[Hardware design source files]
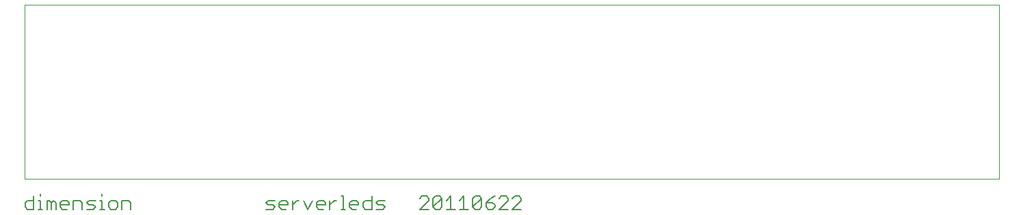
<source format=gm1>
G75*
G70*
%OFA0B0*%
%FSLAX24Y24*%
%IPPOS*%
%LPD*%
%AMOC8*
5,1,8,0,0,1.08239X$1,22.5*
%
%ADD10C,0.0000*%
%ADD11C,0.0060*%
D10*
X002792Y005846D02*
X050292Y005846D01*
X050292Y014346D01*
X002792Y014346D01*
X002792Y005846D01*
D11*
X002822Y004482D02*
X002929Y004376D01*
X003249Y004376D01*
X003249Y005016D01*
X003249Y004803D02*
X002929Y004803D01*
X002822Y004696D01*
X002822Y004482D01*
X003466Y004376D02*
X003680Y004376D01*
X003573Y004376D02*
X003573Y004803D01*
X003466Y004803D01*
X003573Y005016D02*
X003573Y005123D01*
X003896Y004803D02*
X004003Y004803D01*
X004110Y004696D01*
X004216Y004803D01*
X004323Y004696D01*
X004323Y004376D01*
X004110Y004376D02*
X004110Y004696D01*
X003896Y004803D02*
X003896Y004376D01*
X004541Y004482D02*
X004541Y004696D01*
X004647Y004803D01*
X004861Y004803D01*
X004968Y004696D01*
X004968Y004589D01*
X004541Y004589D01*
X004541Y004482D02*
X004647Y004376D01*
X004861Y004376D01*
X005185Y004376D02*
X005185Y004803D01*
X005505Y004803D01*
X005612Y004696D01*
X005612Y004376D01*
X005830Y004376D02*
X006150Y004376D01*
X006257Y004482D01*
X006150Y004589D01*
X005936Y004589D01*
X005830Y004696D01*
X005936Y004803D01*
X006257Y004803D01*
X006474Y004803D02*
X006581Y004803D01*
X006581Y004376D01*
X006474Y004376D02*
X006688Y004376D01*
X006904Y004482D02*
X007011Y004376D01*
X007224Y004376D01*
X007331Y004482D01*
X007331Y004696D01*
X007224Y004803D01*
X007011Y004803D01*
X006904Y004696D01*
X006904Y004482D01*
X007548Y004376D02*
X007548Y004803D01*
X007869Y004803D01*
X007975Y004696D01*
X007975Y004376D01*
X006581Y005016D02*
X006581Y005123D01*
X014572Y004696D02*
X014679Y004803D01*
X014999Y004803D01*
X014892Y004589D02*
X014679Y004589D01*
X014572Y004696D01*
X014572Y004376D02*
X014892Y004376D01*
X014999Y004482D01*
X014892Y004589D01*
X015216Y004589D02*
X015643Y004589D01*
X015643Y004696D01*
X015537Y004803D01*
X015323Y004803D01*
X015216Y004696D01*
X015216Y004482D01*
X015323Y004376D01*
X015537Y004376D01*
X015861Y004376D02*
X015861Y004803D01*
X016074Y004803D02*
X016181Y004803D01*
X016074Y004803D02*
X015861Y004589D01*
X016398Y004803D02*
X016611Y004376D01*
X016825Y004803D01*
X017042Y004696D02*
X017149Y004803D01*
X017363Y004803D01*
X017469Y004696D01*
X017469Y004589D01*
X017042Y004589D01*
X017042Y004482D02*
X017042Y004696D01*
X017042Y004482D02*
X017149Y004376D01*
X017363Y004376D01*
X017687Y004376D02*
X017687Y004803D01*
X017901Y004803D02*
X018007Y004803D01*
X017901Y004803D02*
X017687Y004589D01*
X018224Y004376D02*
X018438Y004376D01*
X018331Y004376D02*
X018331Y005016D01*
X018224Y005016D01*
X018654Y004696D02*
X018761Y004803D01*
X018974Y004803D01*
X019081Y004696D01*
X019081Y004589D01*
X018654Y004589D01*
X018654Y004482D02*
X018654Y004696D01*
X018654Y004482D02*
X018761Y004376D01*
X018974Y004376D01*
X019298Y004482D02*
X019298Y004696D01*
X019405Y004803D01*
X019725Y004803D01*
X019725Y005016D02*
X019725Y004376D01*
X019405Y004376D01*
X019298Y004482D01*
X019943Y004376D02*
X020263Y004376D01*
X020370Y004482D01*
X020263Y004589D01*
X020050Y004589D01*
X019943Y004696D01*
X020050Y004803D01*
X020370Y004803D01*
X022072Y004909D02*
X022179Y005016D01*
X022392Y005016D01*
X022499Y004909D01*
X022499Y004803D01*
X022072Y004376D01*
X022499Y004376D01*
X022716Y004482D02*
X023143Y004909D01*
X023143Y004482D01*
X023037Y004376D01*
X022823Y004376D01*
X022716Y004482D01*
X022716Y004909D01*
X022823Y005016D01*
X023037Y005016D01*
X023143Y004909D01*
X023361Y004803D02*
X023574Y005016D01*
X023574Y004376D01*
X023361Y004376D02*
X023788Y004376D01*
X024005Y004376D02*
X024432Y004376D01*
X024219Y004376D02*
X024219Y005016D01*
X024005Y004803D01*
X024650Y004909D02*
X024757Y005016D01*
X024970Y005016D01*
X025077Y004909D01*
X024650Y004482D01*
X024757Y004376D01*
X024970Y004376D01*
X025077Y004482D01*
X025077Y004909D01*
X025294Y004696D02*
X025615Y004696D01*
X025721Y004589D01*
X025721Y004482D01*
X025615Y004376D01*
X025401Y004376D01*
X025294Y004482D01*
X025294Y004696D01*
X025508Y004909D01*
X025721Y005016D01*
X025939Y004909D02*
X026046Y005016D01*
X026259Y005016D01*
X026366Y004909D01*
X026366Y004803D01*
X025939Y004376D01*
X026366Y004376D01*
X026584Y004376D02*
X027011Y004803D01*
X027011Y004909D01*
X026904Y005016D01*
X026690Y005016D01*
X026584Y004909D01*
X026584Y004376D02*
X027011Y004376D01*
X024650Y004482D02*
X024650Y004909D01*
M02*

</source>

▶ [INSTRUCTION]: What you give back should be exactly the lines of the data above from the line with "X006581Y005123D01*" through the line with "X017149Y004376D01*", both of those included, and nothing more.

▶ [SOLUTION]:
X006581Y005123D01*
X014572Y004696D02*
X014679Y004803D01*
X014999Y004803D01*
X014892Y004589D02*
X014679Y004589D01*
X014572Y004696D01*
X014572Y004376D02*
X014892Y004376D01*
X014999Y004482D01*
X014892Y004589D01*
X015216Y004589D02*
X015643Y004589D01*
X015643Y004696D01*
X015537Y004803D01*
X015323Y004803D01*
X015216Y004696D01*
X015216Y004482D01*
X015323Y004376D01*
X015537Y004376D01*
X015861Y004376D02*
X015861Y004803D01*
X016074Y004803D02*
X016181Y004803D01*
X016074Y004803D02*
X015861Y004589D01*
X016398Y004803D02*
X016611Y004376D01*
X016825Y004803D01*
X017042Y004696D02*
X017149Y004803D01*
X017363Y004803D01*
X017469Y004696D01*
X017469Y004589D01*
X017042Y004589D01*
X017042Y004482D02*
X017042Y004696D01*
X017042Y004482D02*
X017149Y004376D01*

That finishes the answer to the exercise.